Logements privés pour voyageurs : l’interdiction des « minpaku » bientôt rendue possible

Société Tourisme

L’Office national du tourisme japonais (JNTO) a annoncé mercredi qu’elle prévoyait de permettre aux collectivités locales d’interdire efficacement les hébergements privés de type « minpaku » par voie d’ordonnance lorsque leur exploitation risque de nuire au cadre de vie des habitants.

Cette mesure vise à mieux lutter contre les nuisances causées par certains voyageurs séjournant dans ces logements, comme le bruit excessif ou le non-respect des règles de collecte des déchets. L’agence prévoit d’adresser d’ici la fin du mois une notification en ce sens aux collectivités locales de tout le pays.

« Divers problèmes apparaissent, car de nombreux minpaku sont désormais implantés jusque dans des quartiers résidentiels calmes », a déclaré le même jour le directeur du JNTO, Murata Shigeki.

■ **Données disponibles**:
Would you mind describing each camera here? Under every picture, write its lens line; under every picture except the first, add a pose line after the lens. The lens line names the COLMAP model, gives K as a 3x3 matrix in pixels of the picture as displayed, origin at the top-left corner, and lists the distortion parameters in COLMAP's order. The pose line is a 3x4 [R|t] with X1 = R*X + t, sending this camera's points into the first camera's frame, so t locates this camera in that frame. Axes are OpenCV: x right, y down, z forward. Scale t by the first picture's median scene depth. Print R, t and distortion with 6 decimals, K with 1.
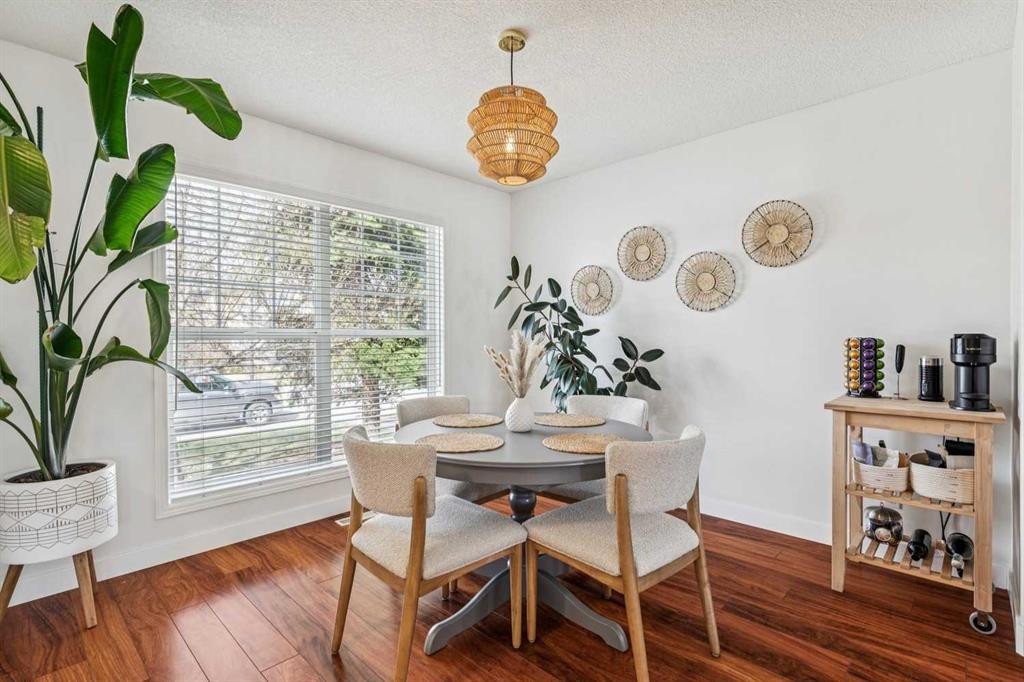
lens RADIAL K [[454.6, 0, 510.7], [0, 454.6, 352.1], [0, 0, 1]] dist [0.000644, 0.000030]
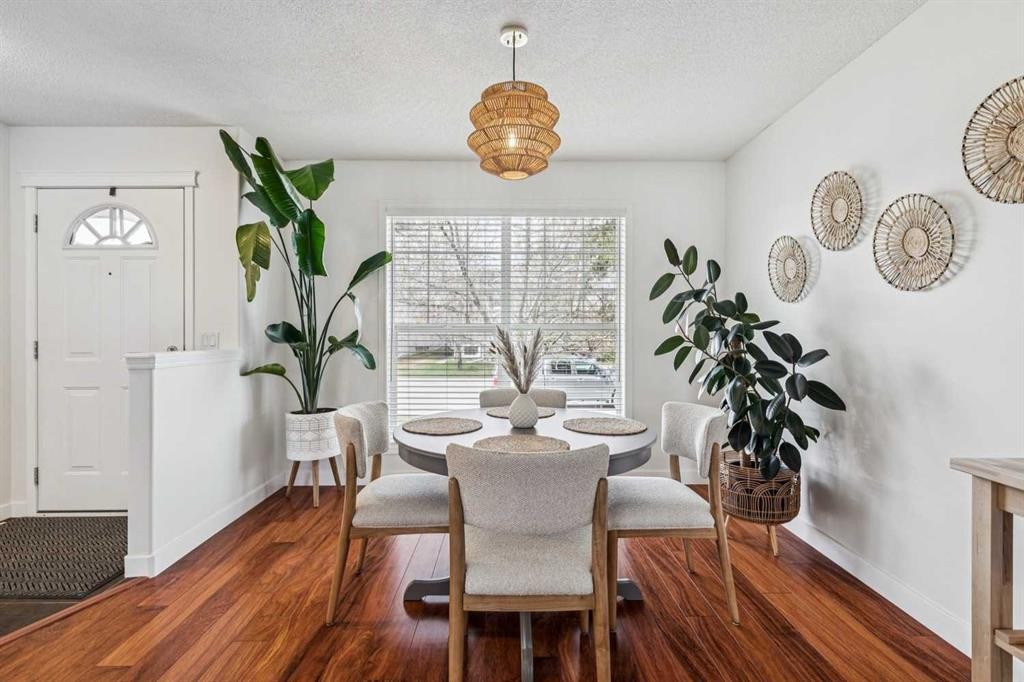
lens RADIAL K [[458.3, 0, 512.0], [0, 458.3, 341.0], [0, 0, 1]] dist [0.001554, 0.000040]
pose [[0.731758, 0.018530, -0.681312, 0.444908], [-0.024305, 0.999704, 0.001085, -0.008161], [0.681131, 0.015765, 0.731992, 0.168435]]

■ **Consigne de l'exercice**: Restituez à l'identique le passage du texte sur les minpaku, de « L’Office national du » jusqu'à « JNTO, Murata Shigeki. » inclus. La liste qui précède n'est pas utile ici.

■ **Solution du problème**:
L’Office national du tourisme japonais (JNTO) a annoncé mercredi qu’elle prévoyait de permettre aux collectivités locales d’interdire efficacement les hébergements privés de type « minpaku » par voie d’ordonnance lorsque leur exploitation risque de nuire au cadre de vie des habitants.

Cette mesure vise à mieux lutter contre les nuisances causées par certains voyageurs séjournant dans ces logements, comme le bruit excessif ou le non-respect des règles de collecte des déchets. L’agence prévoit d’adresser d’ici la fin du mois une notification en ce sens aux collectivités locales de tout le pays.

« Divers problèmes apparaissent, car de nombreux minpaku sont désormais implantés jusque dans des quartiers résidentiels calmes », a déclaré le même jour le directeur du JNTO, Murata Shigeki.